Ganz Kolumbien kannte vor der Weltmeisterschaft nur eine Frage: "Wird Radamel Falcao rechtzeitig fit?" Der Starstürmer und Hoffnungsträger plagte sich noch immer mit leichtem Training herum, der Kreuzbandriss erwies sich letztlich als zu schwer. Dabei ist die Verehrung im eigenen Land so groß, dass der Stürmer vom AS Monaco sogar ein eigenes Videospiel hat: "Falcao vs. Aliens."
In Brasilien, in der bitteren Realität, müssen die "Cafeteros" nun auf ihren Anführer und Torgaranten verzichten. Man hoffte vergebens auf eine Wunderheilung des 60-Millionen-Mannes. Ein noch weithin unbekanntes Milchgesicht trägt nun die Hoffnungen der Nation auf seinen schmalen Schultern.
"Schmerzvoll und traurig", nannte Trainer Jose Pekerman den Ausfall seines Stars.
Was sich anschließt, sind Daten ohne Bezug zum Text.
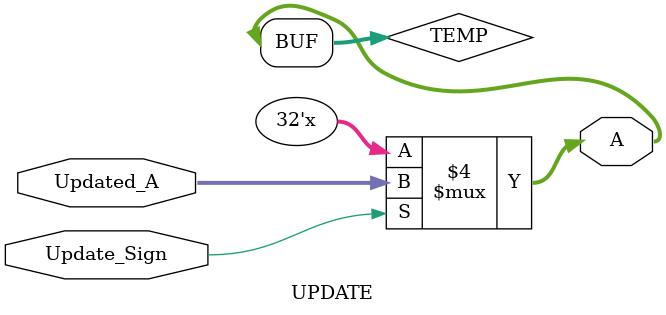
<source format=v>
module UPDATE(
    input wire [31:0] Updated_A,
    input wire Update_Sign,
    output wire [31:0] A
    );

    reg [31:0] TEMP;
    assign A = TEMP;
    initial	TEMP = 0;

    always @ (*) begin
		if (Update_Sign) TEMP = Updated_A;
	end

endmodule
</source>
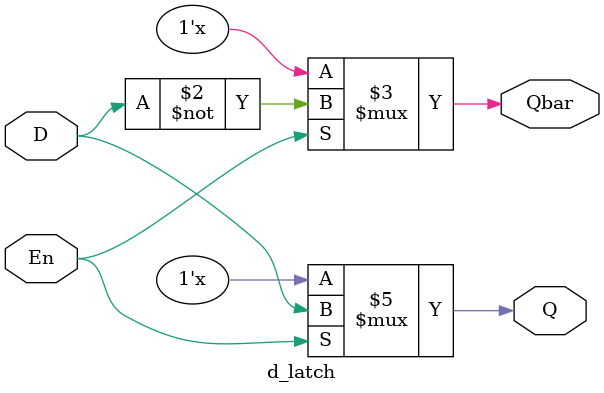
<source format=v>
module d_latch(
	input D, En,
	output reg Q, Qbar
	);
	always @(En) begin
		if (En) begin
			Q <= D;
			Qbar <= ~D;
		end
	end
endmodule
</source>
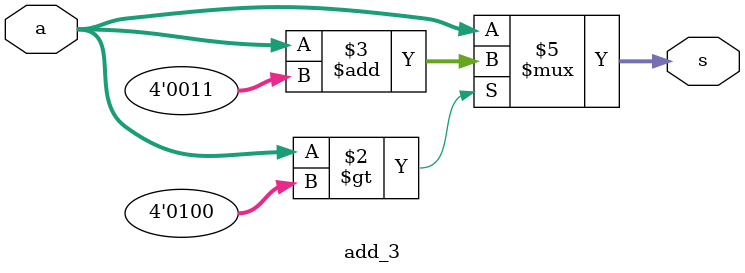
<source format=v>
`timescale 1ns / 1ps


module add_3(
    input [3:0] a,
    output reg [3:0] s
    );
    always @(a)
    begin
    if (a > 4'b0100)
    begin
        s = a + 4'b0011;
    end
    else
    begin
        s = a;
    end
    end
    
    
    
endmodule

</source>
Mit dem Aus für Falcao, der die Südamerikaner mit neun Treffern in der Quali fast im Alleingang nach Brasilien schoss, wurden für Pekerman die schlimmsten Befürchtungen wahr - als müsste Bundestrainer Joachim Löw neben Marco Reus noch auf Mesut Özil und Philipp Lahm verzichten.
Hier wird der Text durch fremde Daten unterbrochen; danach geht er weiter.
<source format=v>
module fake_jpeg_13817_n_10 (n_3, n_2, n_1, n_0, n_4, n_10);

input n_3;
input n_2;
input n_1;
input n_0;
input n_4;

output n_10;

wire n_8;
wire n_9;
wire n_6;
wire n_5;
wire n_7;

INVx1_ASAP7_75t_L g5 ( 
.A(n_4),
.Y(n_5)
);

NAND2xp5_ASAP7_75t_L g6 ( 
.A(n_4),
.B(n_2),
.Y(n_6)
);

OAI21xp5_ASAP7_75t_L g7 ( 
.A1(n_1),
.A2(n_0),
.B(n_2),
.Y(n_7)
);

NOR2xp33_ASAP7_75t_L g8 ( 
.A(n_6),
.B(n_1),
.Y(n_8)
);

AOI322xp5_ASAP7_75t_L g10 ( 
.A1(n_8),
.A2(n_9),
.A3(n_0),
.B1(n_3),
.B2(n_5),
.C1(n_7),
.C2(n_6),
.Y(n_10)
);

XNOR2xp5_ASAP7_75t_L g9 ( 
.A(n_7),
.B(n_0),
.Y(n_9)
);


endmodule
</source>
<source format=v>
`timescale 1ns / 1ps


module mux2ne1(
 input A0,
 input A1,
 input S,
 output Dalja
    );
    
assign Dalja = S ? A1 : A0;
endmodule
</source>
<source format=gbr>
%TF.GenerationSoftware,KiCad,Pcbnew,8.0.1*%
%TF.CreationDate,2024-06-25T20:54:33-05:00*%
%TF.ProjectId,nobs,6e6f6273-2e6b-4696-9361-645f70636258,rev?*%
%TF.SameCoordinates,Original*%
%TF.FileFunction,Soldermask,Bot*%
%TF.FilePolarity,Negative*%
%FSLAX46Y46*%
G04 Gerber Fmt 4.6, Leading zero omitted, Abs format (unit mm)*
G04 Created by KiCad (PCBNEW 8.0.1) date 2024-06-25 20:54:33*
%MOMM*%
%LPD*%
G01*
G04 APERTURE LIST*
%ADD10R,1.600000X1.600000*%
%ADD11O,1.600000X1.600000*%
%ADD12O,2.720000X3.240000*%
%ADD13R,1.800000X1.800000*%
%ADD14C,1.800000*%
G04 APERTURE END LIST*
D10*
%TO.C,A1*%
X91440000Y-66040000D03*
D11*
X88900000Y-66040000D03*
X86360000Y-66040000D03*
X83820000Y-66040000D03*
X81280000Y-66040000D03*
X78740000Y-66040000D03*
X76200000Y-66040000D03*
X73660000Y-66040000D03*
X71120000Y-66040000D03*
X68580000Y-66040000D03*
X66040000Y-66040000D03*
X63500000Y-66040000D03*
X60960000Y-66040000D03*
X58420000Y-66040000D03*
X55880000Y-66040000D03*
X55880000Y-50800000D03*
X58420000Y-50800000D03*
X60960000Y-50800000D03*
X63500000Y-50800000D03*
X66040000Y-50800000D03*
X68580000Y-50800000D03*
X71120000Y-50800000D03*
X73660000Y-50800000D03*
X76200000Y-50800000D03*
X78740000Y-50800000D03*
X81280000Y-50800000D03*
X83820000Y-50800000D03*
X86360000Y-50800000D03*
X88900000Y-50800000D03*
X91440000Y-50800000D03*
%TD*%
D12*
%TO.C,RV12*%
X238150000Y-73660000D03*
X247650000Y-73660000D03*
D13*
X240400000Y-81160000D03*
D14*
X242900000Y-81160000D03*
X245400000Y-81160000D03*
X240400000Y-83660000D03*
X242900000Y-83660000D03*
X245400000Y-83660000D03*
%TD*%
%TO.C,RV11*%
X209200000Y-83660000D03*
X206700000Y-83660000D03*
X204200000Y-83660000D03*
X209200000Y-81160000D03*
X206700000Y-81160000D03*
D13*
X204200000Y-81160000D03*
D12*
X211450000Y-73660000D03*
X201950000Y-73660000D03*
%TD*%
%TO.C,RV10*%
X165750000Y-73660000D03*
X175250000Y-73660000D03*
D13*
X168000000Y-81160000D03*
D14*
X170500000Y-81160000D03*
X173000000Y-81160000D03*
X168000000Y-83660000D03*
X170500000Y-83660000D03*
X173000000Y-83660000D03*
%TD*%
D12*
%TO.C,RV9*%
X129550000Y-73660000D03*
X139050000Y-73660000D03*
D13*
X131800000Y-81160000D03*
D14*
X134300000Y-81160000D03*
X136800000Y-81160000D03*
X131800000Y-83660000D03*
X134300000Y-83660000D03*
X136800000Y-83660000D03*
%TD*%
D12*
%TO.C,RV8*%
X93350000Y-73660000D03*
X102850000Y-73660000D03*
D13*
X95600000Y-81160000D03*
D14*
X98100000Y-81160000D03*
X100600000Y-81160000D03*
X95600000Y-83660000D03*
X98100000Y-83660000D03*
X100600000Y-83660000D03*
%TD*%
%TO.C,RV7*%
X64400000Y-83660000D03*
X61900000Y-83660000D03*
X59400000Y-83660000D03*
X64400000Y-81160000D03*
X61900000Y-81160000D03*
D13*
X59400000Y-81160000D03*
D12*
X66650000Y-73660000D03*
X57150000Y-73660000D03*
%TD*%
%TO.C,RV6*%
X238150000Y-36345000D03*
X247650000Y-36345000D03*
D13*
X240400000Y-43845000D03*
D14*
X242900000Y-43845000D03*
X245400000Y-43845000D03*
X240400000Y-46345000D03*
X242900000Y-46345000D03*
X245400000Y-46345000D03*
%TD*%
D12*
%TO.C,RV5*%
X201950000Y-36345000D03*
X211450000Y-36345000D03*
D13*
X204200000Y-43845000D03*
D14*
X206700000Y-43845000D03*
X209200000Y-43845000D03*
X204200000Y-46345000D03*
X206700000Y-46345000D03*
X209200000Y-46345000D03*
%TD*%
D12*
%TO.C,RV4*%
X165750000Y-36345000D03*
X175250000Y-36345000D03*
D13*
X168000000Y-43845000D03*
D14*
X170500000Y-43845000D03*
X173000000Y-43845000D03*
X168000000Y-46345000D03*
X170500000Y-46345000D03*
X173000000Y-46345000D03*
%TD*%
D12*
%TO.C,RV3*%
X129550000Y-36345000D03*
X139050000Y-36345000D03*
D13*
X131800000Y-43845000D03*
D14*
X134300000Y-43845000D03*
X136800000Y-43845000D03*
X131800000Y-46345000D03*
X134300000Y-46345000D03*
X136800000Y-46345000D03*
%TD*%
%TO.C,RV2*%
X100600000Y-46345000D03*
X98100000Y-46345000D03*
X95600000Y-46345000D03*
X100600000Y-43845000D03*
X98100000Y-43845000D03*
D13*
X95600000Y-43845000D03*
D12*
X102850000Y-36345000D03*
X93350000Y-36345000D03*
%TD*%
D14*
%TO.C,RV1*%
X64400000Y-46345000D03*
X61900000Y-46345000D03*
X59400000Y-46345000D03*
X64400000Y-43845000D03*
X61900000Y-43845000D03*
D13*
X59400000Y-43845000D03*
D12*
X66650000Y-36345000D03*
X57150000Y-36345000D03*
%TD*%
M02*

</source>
Doch der Argentinier, der in Adrian Ramos (wechselt nach der WM von Hertha BSC zu Borussia Dortmund) nur einen Bundesligaprofi nominierte, glaubt nach dem ersten Schock weiter an sein Team. Das Viertelfinale soll es für die Kolumbianer bei der ersten WM-Teilnahme seit 1998 schon mindestens sein.
"Härteste Zeit meiner Karriere"
"Wir glauben an unsere Mannschaft", sagte Pekermann vor dem Auftakt in Gruppe C gegen Griechenland: "Wir haben hohe Ambitionen und sind bereit, etwas Großes zu erreichen." Und Falcao meinte: "Das ist die härteste Zeit meiner Karriere. Aber ich werde versuchen, die Mannschaft mit meiner Kraft so gut es geht zu unterstützen. Wir haben trotzdem tolle Stürmer."
Nach dem Ausfall des Heilsbringers Falcao hoffen Fans und Experten rund um den Geheimfavoriten nun auf den endgültigen Durchbruch von James Rodriguez. Das 22 Jahre alte Bürschchen vom Falcao-Klub Monaco wird in seiner Heimat schon als Nachfolger des legendären Carlos Valderrama gehandelt. Da der Ex-Spielmacher mit der Löwenmähne den Spitznamen "El Pibe" (Das Kind) trägt, ist der Flügelstürmer in Kolumbien mittlerweile nur noch als "El Pibe Nueva" (Das neue Kind) bekannt. Dabei ist Rodriguez nicht nur trickreich und passsicher, sondern im Gegensatz zu Valderrama auch nicht gerade lauffaul.
"Er war mein Held"
"Schon als Junge habe ich Carlos verehrt und wollte immer so sein wie er. Er war mein Held, und ich bin sehr stolz, seine Rückennummer 10 zu tragen", sagt Rodriguez, der mit Daniela Ospina, der Schwester des kolumbianischen Torhüters David Ospina verheiratet ist. Die Volleyball-Nationalspielerin schenkte Rodriguez, der im vergangenen Sommer vom FC Porto für 45 Millionen Euro ins Fürstentum gewechselt war, Töchterchen Salome. Sie ist sein ganzer Stolz.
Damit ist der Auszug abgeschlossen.